(DATA FOR THIS EXERCISE)

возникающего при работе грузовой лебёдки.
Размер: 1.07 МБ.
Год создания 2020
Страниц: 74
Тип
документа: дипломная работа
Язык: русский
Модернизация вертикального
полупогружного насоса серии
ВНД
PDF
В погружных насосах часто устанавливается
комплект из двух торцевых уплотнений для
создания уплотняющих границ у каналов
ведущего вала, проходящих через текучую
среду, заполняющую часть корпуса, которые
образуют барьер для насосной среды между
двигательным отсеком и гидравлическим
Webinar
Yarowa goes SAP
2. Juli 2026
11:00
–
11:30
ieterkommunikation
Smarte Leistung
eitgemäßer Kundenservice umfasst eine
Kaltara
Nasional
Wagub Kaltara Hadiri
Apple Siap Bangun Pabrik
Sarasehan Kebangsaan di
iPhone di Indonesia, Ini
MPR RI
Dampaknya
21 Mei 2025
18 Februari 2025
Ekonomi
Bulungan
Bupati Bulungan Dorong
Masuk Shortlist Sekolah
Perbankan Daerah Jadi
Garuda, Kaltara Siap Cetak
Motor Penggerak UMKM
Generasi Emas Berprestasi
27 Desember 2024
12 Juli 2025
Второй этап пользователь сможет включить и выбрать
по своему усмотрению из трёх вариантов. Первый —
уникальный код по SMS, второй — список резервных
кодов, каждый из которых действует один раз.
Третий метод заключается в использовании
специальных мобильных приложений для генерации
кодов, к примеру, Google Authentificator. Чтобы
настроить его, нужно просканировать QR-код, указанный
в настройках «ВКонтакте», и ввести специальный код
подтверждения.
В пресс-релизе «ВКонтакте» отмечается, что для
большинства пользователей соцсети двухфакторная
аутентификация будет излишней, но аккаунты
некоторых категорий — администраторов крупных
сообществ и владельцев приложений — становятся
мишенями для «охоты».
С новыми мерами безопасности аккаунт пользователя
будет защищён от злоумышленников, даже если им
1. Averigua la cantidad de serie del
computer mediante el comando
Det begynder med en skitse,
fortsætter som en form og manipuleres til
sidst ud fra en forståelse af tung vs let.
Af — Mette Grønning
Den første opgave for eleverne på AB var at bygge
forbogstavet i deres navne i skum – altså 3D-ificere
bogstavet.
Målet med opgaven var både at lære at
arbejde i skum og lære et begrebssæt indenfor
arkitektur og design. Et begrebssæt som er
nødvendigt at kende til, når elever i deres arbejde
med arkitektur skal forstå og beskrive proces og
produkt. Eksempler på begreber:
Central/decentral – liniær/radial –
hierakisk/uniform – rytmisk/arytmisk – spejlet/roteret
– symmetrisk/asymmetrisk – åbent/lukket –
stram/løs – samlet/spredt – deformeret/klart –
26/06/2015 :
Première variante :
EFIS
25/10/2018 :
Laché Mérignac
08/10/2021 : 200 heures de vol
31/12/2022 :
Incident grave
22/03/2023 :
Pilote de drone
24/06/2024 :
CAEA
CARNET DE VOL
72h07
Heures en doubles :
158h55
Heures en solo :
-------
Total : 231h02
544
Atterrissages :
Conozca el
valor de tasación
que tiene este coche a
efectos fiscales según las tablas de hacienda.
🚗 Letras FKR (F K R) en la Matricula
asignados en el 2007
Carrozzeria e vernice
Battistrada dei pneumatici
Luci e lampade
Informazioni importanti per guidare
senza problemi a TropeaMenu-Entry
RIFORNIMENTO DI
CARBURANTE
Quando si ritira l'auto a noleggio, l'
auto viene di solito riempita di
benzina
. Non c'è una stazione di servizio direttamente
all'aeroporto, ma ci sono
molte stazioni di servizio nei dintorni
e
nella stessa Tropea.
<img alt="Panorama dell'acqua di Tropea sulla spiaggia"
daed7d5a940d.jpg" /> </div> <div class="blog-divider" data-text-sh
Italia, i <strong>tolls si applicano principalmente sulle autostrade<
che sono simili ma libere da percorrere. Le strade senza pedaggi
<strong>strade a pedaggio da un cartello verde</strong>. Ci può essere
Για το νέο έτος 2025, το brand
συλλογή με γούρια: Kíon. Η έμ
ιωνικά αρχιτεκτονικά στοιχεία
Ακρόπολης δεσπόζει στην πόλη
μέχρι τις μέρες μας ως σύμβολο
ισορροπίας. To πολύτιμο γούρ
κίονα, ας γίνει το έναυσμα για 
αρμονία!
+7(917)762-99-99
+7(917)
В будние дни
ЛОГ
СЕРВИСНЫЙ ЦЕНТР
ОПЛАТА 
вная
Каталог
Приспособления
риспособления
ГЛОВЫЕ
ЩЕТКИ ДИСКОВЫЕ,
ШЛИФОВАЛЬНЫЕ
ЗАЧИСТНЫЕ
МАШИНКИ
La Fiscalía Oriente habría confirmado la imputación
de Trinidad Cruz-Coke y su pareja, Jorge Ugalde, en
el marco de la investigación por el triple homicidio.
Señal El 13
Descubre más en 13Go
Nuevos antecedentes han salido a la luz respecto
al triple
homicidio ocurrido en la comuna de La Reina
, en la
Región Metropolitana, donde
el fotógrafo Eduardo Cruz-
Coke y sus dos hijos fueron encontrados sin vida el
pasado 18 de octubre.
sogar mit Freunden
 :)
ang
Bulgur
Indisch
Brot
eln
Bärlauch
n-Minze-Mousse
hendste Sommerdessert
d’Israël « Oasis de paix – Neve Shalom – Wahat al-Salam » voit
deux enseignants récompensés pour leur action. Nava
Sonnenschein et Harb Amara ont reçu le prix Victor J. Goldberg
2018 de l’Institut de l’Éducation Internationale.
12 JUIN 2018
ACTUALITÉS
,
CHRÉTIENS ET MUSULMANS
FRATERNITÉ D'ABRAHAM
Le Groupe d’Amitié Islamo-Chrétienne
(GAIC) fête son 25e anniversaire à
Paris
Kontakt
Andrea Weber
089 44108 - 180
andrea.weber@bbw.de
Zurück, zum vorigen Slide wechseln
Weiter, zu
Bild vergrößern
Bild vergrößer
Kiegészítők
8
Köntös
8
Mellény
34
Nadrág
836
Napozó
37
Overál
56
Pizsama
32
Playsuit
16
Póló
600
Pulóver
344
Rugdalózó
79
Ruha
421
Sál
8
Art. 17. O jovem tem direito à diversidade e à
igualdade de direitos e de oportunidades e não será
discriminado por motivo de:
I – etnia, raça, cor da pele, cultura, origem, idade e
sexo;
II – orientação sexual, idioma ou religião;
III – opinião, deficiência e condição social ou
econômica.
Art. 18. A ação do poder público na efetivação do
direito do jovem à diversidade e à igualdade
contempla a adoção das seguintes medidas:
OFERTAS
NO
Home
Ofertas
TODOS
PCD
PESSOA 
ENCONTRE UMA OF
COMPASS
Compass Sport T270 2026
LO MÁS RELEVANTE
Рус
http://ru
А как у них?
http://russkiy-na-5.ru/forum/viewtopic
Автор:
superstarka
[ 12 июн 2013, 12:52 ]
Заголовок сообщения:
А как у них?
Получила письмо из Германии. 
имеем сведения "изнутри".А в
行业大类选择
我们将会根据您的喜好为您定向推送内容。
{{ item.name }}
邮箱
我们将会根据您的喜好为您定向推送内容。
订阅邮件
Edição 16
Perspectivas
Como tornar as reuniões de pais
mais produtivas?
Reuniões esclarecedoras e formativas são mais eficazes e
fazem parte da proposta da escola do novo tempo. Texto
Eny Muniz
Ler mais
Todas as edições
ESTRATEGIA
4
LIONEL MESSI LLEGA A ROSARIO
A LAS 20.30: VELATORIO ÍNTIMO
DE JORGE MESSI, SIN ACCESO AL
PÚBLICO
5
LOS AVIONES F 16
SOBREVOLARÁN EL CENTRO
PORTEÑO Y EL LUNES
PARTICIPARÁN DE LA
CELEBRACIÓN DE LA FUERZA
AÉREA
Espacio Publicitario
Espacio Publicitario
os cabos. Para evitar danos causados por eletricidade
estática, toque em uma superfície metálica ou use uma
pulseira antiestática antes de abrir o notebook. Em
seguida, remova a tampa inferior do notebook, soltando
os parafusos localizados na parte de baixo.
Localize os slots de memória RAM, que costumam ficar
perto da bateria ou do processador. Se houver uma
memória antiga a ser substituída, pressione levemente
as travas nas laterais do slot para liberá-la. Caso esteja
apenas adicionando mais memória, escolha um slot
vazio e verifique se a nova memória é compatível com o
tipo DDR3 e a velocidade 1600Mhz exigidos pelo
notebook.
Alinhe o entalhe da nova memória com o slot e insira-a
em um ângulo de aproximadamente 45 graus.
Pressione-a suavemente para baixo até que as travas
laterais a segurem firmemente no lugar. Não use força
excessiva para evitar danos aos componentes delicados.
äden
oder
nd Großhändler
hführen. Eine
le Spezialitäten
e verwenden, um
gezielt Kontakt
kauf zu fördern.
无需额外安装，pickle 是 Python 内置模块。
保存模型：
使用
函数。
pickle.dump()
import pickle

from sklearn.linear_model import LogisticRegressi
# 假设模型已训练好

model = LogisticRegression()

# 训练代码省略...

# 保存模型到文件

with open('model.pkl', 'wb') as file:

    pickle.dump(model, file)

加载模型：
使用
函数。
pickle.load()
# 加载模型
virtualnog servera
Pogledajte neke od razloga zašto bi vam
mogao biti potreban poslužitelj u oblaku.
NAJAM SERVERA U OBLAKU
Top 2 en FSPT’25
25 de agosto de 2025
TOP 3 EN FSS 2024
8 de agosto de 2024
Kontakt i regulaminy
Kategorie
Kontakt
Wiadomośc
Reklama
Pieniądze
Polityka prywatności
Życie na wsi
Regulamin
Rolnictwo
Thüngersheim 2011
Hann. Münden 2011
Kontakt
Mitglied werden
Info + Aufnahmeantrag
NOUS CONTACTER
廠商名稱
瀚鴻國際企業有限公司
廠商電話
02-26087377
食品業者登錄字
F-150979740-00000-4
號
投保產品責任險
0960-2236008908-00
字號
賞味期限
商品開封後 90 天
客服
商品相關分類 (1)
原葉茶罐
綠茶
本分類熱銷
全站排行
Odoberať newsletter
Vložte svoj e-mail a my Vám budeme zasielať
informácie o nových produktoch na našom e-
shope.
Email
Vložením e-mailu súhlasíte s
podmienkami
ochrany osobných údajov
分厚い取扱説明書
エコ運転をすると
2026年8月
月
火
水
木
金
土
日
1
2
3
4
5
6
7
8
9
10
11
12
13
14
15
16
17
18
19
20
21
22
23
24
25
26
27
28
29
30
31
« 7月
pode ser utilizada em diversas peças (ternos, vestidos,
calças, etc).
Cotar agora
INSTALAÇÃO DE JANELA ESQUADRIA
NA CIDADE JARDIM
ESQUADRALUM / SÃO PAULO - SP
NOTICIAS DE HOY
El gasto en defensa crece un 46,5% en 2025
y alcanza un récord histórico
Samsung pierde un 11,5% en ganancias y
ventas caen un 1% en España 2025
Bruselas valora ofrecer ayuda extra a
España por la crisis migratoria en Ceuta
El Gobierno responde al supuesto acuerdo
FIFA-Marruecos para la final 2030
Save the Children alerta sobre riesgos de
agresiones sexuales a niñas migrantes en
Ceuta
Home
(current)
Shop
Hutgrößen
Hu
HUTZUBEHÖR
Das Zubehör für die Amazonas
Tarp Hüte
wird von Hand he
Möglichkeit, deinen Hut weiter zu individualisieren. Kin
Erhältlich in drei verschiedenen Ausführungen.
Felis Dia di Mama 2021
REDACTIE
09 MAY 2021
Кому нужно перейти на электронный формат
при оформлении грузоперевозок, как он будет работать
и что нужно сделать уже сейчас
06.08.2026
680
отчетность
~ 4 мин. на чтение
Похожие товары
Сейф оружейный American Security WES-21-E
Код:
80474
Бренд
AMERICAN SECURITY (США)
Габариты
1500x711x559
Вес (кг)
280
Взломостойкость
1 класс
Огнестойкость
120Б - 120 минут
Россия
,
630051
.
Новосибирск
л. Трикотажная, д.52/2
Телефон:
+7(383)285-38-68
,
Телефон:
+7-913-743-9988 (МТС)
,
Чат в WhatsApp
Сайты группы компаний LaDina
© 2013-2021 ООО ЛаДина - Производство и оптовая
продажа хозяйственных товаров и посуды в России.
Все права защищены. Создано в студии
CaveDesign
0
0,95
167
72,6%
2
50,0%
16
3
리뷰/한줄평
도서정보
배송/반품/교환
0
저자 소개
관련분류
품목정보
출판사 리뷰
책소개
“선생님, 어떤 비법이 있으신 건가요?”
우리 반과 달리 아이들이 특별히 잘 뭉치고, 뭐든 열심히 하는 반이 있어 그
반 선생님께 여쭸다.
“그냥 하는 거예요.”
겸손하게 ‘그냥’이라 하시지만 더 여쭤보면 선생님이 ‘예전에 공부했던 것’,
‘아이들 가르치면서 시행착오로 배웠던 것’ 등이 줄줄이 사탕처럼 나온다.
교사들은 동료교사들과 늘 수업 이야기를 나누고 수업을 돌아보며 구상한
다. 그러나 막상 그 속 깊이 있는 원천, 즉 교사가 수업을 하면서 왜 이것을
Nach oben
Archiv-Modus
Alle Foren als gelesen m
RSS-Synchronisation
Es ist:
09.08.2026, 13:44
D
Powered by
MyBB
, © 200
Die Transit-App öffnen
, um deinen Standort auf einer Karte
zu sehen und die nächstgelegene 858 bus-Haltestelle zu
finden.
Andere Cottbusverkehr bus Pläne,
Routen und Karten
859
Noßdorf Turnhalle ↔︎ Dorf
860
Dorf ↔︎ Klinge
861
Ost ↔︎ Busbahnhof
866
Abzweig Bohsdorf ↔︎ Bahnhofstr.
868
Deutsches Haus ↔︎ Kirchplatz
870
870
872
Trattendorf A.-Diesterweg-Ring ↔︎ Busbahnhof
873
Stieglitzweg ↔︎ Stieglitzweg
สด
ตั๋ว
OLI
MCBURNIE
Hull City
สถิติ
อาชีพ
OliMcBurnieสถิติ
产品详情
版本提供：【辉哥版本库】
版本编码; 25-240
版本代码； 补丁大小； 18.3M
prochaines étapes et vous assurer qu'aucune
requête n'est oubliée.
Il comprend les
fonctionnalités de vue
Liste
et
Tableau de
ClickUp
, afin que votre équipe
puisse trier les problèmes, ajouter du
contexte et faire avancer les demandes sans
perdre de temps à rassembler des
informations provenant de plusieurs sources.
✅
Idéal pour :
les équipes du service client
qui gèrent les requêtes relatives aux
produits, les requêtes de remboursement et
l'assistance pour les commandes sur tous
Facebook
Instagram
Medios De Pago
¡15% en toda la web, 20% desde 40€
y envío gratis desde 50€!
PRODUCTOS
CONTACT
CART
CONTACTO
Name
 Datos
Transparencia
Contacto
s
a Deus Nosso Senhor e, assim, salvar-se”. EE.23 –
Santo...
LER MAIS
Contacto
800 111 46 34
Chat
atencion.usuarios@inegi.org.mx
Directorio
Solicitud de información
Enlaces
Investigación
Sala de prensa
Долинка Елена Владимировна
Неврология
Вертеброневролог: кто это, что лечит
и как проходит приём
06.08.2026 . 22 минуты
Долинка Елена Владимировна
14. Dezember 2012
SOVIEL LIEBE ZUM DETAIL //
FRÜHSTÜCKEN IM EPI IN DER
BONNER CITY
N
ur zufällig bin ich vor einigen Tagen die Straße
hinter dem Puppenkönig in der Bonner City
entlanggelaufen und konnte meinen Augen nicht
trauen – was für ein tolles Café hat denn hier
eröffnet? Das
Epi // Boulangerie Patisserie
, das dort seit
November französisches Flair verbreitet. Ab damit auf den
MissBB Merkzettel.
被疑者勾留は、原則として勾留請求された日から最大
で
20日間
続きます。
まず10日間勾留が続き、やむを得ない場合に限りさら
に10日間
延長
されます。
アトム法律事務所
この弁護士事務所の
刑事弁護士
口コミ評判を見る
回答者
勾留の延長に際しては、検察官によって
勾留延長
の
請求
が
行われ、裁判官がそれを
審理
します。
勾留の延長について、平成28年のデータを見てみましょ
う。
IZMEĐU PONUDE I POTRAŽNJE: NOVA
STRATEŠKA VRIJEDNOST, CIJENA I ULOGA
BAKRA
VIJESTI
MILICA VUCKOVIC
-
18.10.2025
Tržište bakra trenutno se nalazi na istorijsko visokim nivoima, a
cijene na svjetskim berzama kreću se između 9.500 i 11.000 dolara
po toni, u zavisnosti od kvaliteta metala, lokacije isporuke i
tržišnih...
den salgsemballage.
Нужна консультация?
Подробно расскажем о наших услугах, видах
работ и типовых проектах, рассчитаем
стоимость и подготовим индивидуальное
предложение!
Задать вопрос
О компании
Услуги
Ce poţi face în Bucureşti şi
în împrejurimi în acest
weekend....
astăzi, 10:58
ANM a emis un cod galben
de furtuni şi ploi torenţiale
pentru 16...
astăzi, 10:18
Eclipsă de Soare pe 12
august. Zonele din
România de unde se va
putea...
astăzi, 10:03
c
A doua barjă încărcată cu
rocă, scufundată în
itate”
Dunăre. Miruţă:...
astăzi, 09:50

(End DATA FOR THIS EXERCISE)

▸ DIRECTIONS
Rewrite everything from the start of the rows down to the line that contains "Второй этап пользователь" as a JSON list of strings, one string per line, with both ends included and blank lines left out.

▸ RESULT FOR THIS EXERCISE
[
  "возникающего при работе грузовой лебёдки.",
  "Размер: 1.07 МБ.",
  "Год создания 2020",
  "Страниц: 74",
  "Тип",
  "документа: дипломная работа",
  "Язык: русский",
  "Модернизация вертикального",
  "полупогружного насоса серии",
  "ВНД",
  "PDF",
  "В погружных насосах часто устанавливается",
  "комплект из двух торцевых уплотнений для",
  "создания уплотняющих границ у каналов",
  "ведущего вала, проходящих через текучую",
  "среду, заполняющую часть корпуса, которые",
  "образуют барьер для насосной среды между",
  "двигательным отсеком и гидравлическим",
  "Webinar",
  "Yarowa goes SAP",
  "2. Juli 2026",
  "11:00",
  "–",
  "11:30",
  "ieterkommunikation",
  "Smarte Leistung",
  "eitgemäßer Kundenservice umfasst eine",
  "Kaltara",
  "Nasional",
  "Wagub Kaltara Hadiri",
  "Apple Siap Bangun Pabrik",
  "Sarasehan Kebangsaan di",
  "iPhone di Indonesia, Ini",
  "MPR RI",
  "Dampaknya",
  "21 Mei 2025",
  "18 Februari 2025",
  "Ekonomi",
  "Bulungan",
  "Bupati Bulungan Dorong",
  "Masuk Shortlist Sekolah",
  "Perbankan Daerah Jadi",
  "Garuda, Kaltara Siap Cetak",
  "Motor Penggerak UMKM",
  "Generasi Emas Berprestasi",
  "27 Desember 2024",
  "12 Juli 2025",
  "Второй этап пользователь сможет включить и выбрать"
]